October 2021Vol. 22, No. 9Indian Child Welfare Act Primer for Child Welfare Professionals
Child Welfare Information Gateway released a factsheet that provides caseworkers with information about how to apply the Indian Child Welfare Act (ICWA) to their practice. The factsheet, The Indian Child Welfare Act: A Primer for Child Welfare Professionals, includes a brief overview of the history of child welfare practice with tribes, including factors affecting tribal-state relations and federal legislation affecting child welfare practice with tribes. In addition, the factsheet provides a brief discussion of the practice implications of ICWA, such as determining whether ICWA is applicable to a child welfare case and what to do if a child is determined be American Indian/Alaska Native (AI/AN), transferring jurisdiction to the appropriate tribal authority, implementing active efforts to maintain or reunite a child with their family, removing a child from the home and terminating parental rights, and placing an AI/AN child in out-of-home care.

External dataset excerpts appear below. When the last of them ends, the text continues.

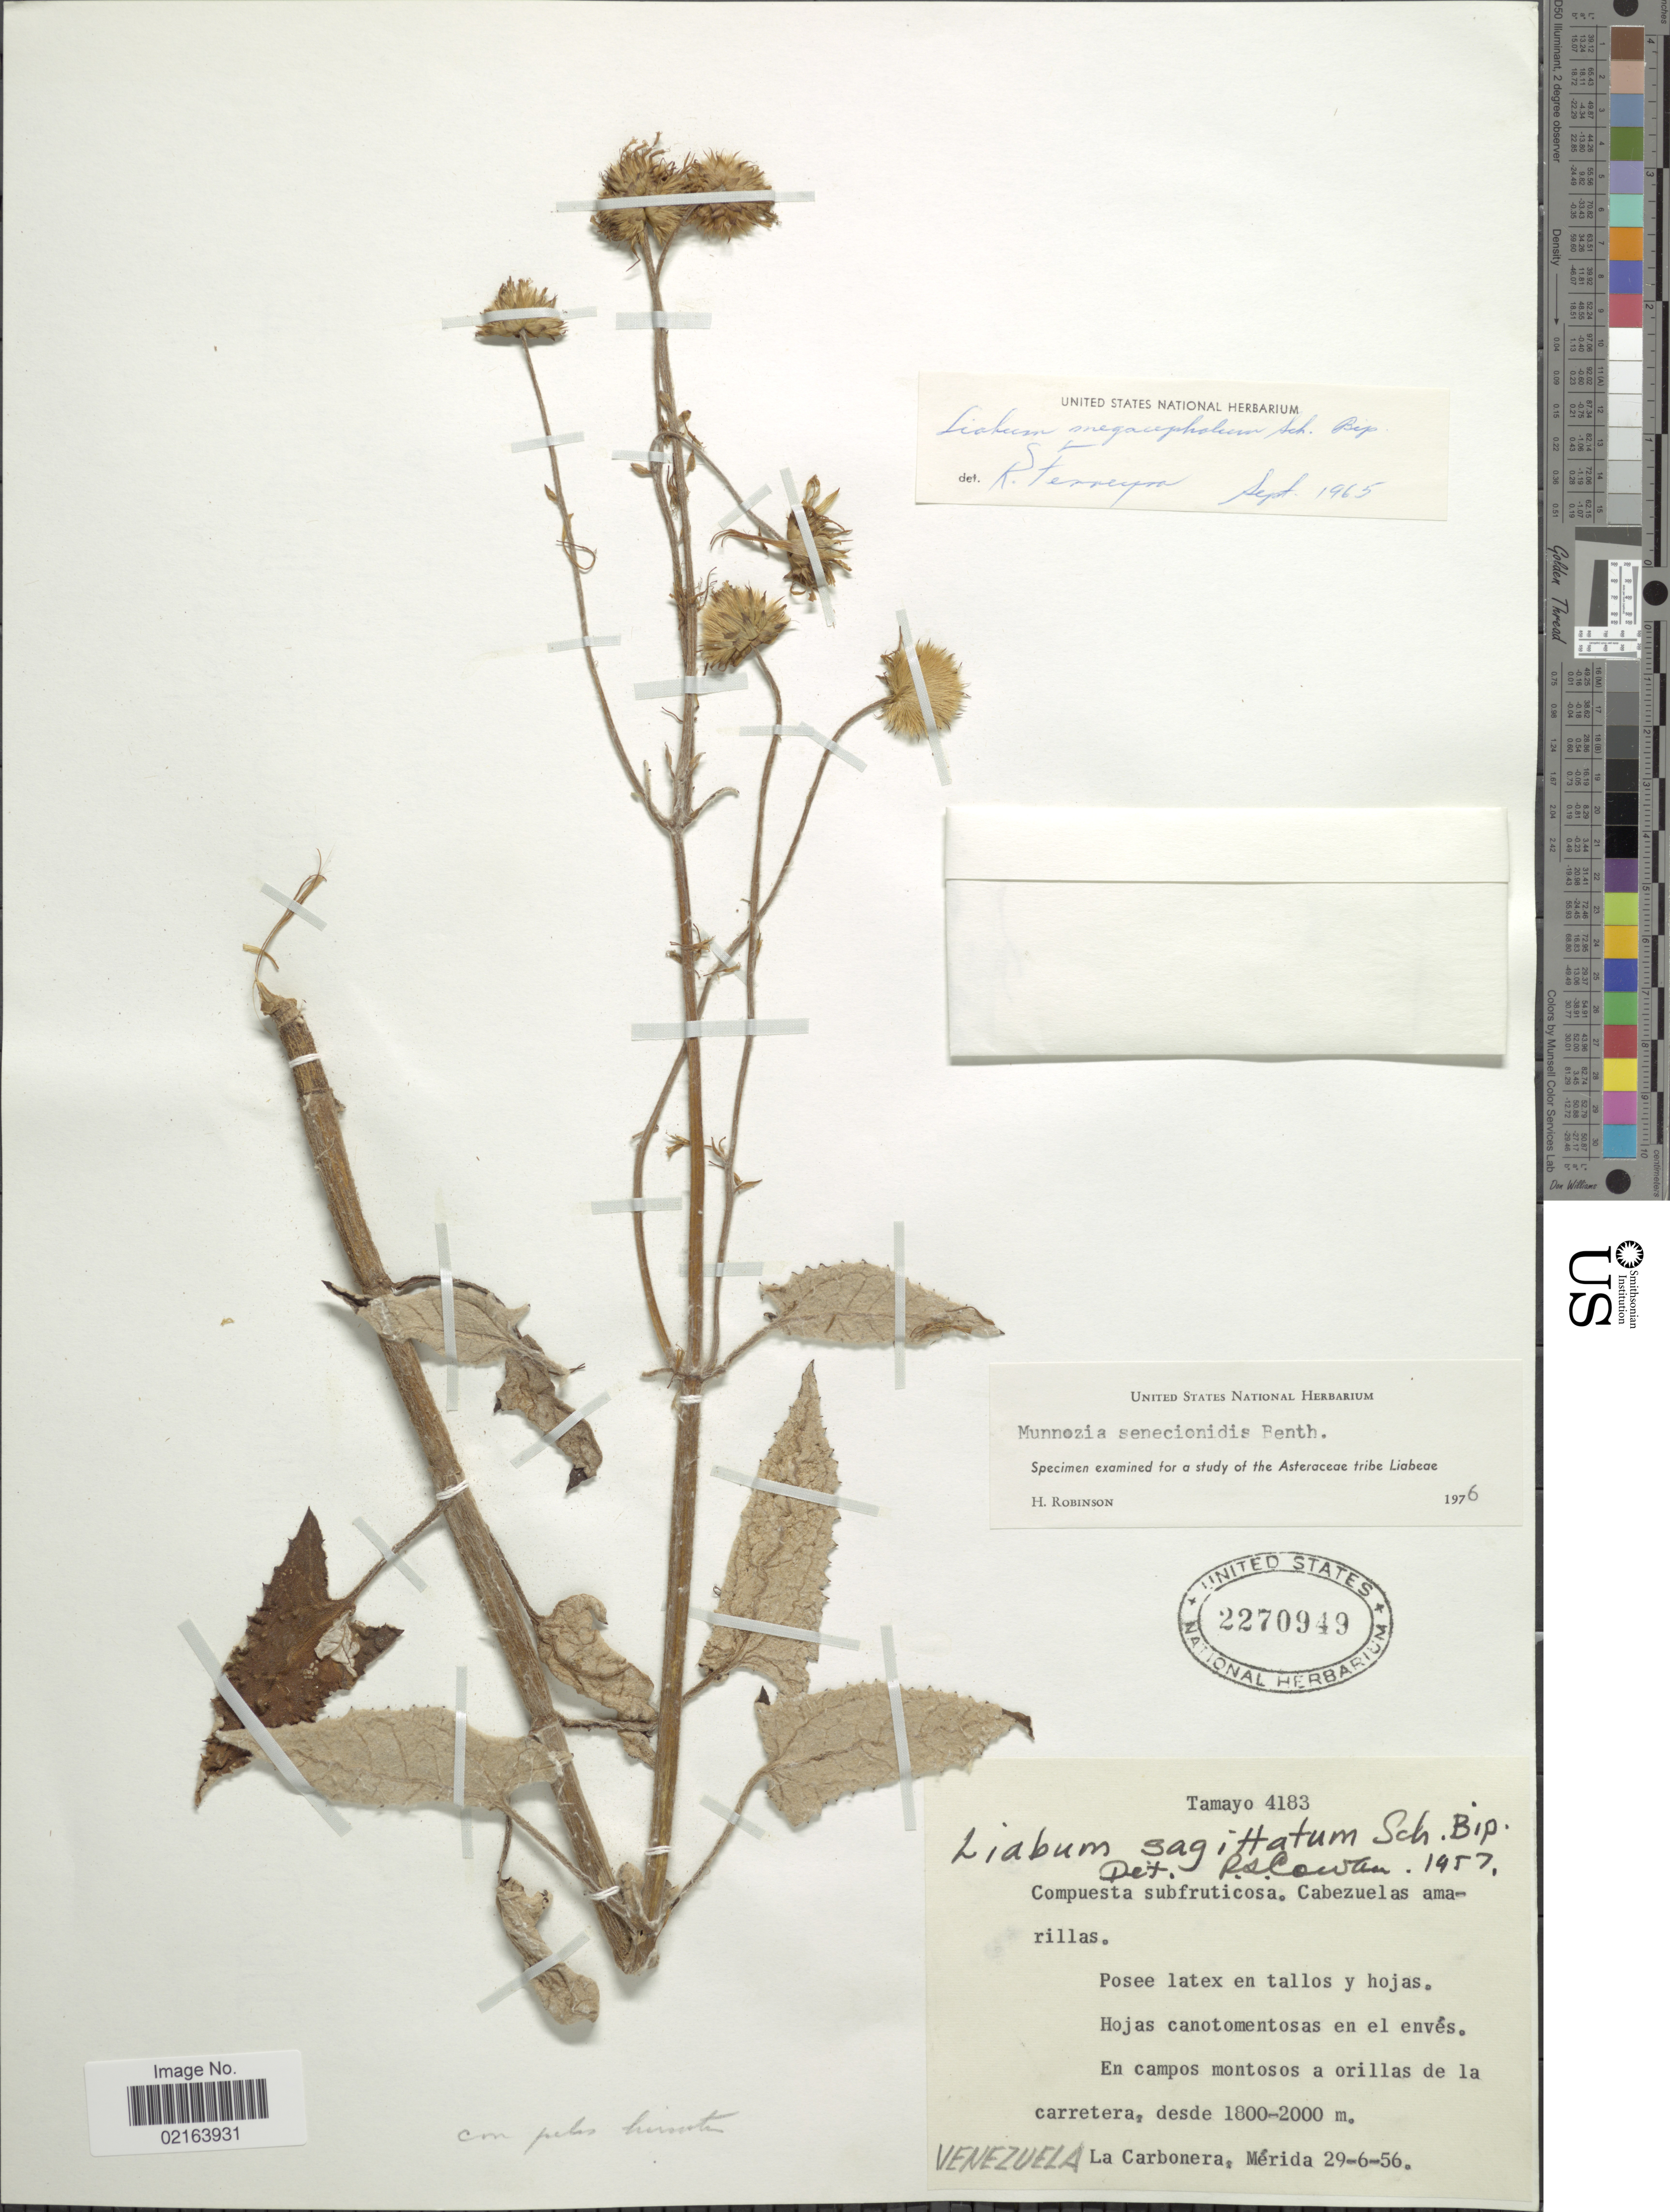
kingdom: Plantae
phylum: Tracheophyta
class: Magnoliopsida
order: Asterales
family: Asteraceae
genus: Munnozia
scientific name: Munnozia senecionidis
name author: Benth.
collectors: -. Tamayo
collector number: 4183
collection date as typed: Transcribed d/m/y: 29/6/56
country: Venezuela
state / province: Mérida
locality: En campos montosos a orillas de la carretera, La Carbonera, Merida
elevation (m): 1800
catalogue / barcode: US 2270949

The factsheet also includes a list of cultural considerations to keep in mind when working with AI/AN families:
- AI/AN individuals and communities are affected by varying levels of trauma, including intergenerational trauma.
- AI/AN individuals can be found in all areas of the country.
- AI/AN ancestry cannot be determined by how a person looks or their family name.
- Each tribe has its own history, culture, and customs.
- Asking questions about cultural issues should be done respectfully.
- Consider that communication styles, the role of elders, etiquette, and other cultural components of tribes may differ from those of nontribal communities.